My water broke on the first push, and that in itself felt like an accomplishment. Then suddenly, I was pushing and I could feel the baby coming out. I was still standing (not planned), leaning against the hospital bed. One purple-faced long push and the head was out. As I felt the head come out I thought, "My gosh. This is the biggest baby I have ever delivered." Another push and the shoulders slid out. It was such a relief. I just leaned over the bed and felt tired. Mike said, "It's a girl Steph. It's a girl!" And they laid her on my back. And she peed on me.
Ahhhh. So sweet. Mike cut the cord (he cried real tears), I got the placenta out, and then I finally sat down. I'm not sure why I didn't sit down earlier, but I guess I didn't know what to do after the baby came out. I didn't plan on delivering standing up. In fact I remember talking about delivery positions with Mari, saying I did not want stirrups, and wanted to be able to move around. She said the only position that was hard for her was standing up. I said, "Oh, I probably won't deliver standing up." But then it just happened.
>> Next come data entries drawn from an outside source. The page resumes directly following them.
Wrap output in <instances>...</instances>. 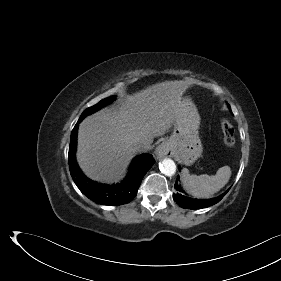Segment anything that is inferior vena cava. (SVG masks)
Wrapping results in <instances>:
<instances>
[{
	"mask_svg": "<svg viewBox=\"0 0 281 281\" xmlns=\"http://www.w3.org/2000/svg\"><path fill=\"white\" fill-rule=\"evenodd\" d=\"M151 146L149 142H141L137 145L136 149L139 152H147L150 150Z\"/></svg>",
	"mask_w": 281,
	"mask_h": 281,
	"instance_id": "inferior-vena-cava-1",
	"label": "inferior vena cava"
}]
</instances>
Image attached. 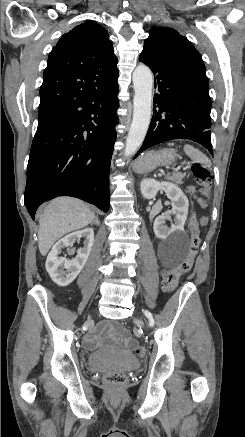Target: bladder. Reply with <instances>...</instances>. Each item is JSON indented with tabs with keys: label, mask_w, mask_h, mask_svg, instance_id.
Masks as SVG:
<instances>
[{
	"label": "bladder",
	"mask_w": 245,
	"mask_h": 437,
	"mask_svg": "<svg viewBox=\"0 0 245 437\" xmlns=\"http://www.w3.org/2000/svg\"><path fill=\"white\" fill-rule=\"evenodd\" d=\"M94 370L130 371L139 367V360L130 352L118 348H103L88 355Z\"/></svg>",
	"instance_id": "bladder-1"
}]
</instances>
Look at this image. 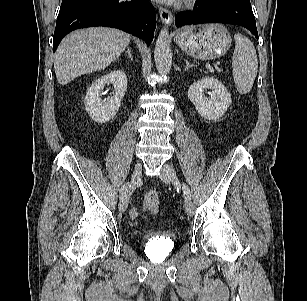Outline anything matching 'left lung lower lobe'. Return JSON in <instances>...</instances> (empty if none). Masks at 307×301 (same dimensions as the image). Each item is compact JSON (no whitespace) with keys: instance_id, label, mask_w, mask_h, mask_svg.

I kind of wish I had turned around a seen them cut the cord and stuff, but oh well. They put that little oxygen breather over her mouth and rubbed her vigorously for a bit, and then they handed her over to me.
As I held her, I felt done. Complete. It wasn't a seismic shift, like when I had Kenzie, and it wasn't an overwhelming emotion. It was just perfect. It was how I felt when I held Mike's hand for the first time--a feeling of being where I was supposed to be, a wholeness.
We debated names for a bit and finally settled on Norah Jean. Our lovely fourth daughter, 7.2 pounds, 20" born at 12:52 on March 16, 2012. The Jean is after my Grandma Bette and Norah because we liked it and it has the same ending as Hannah.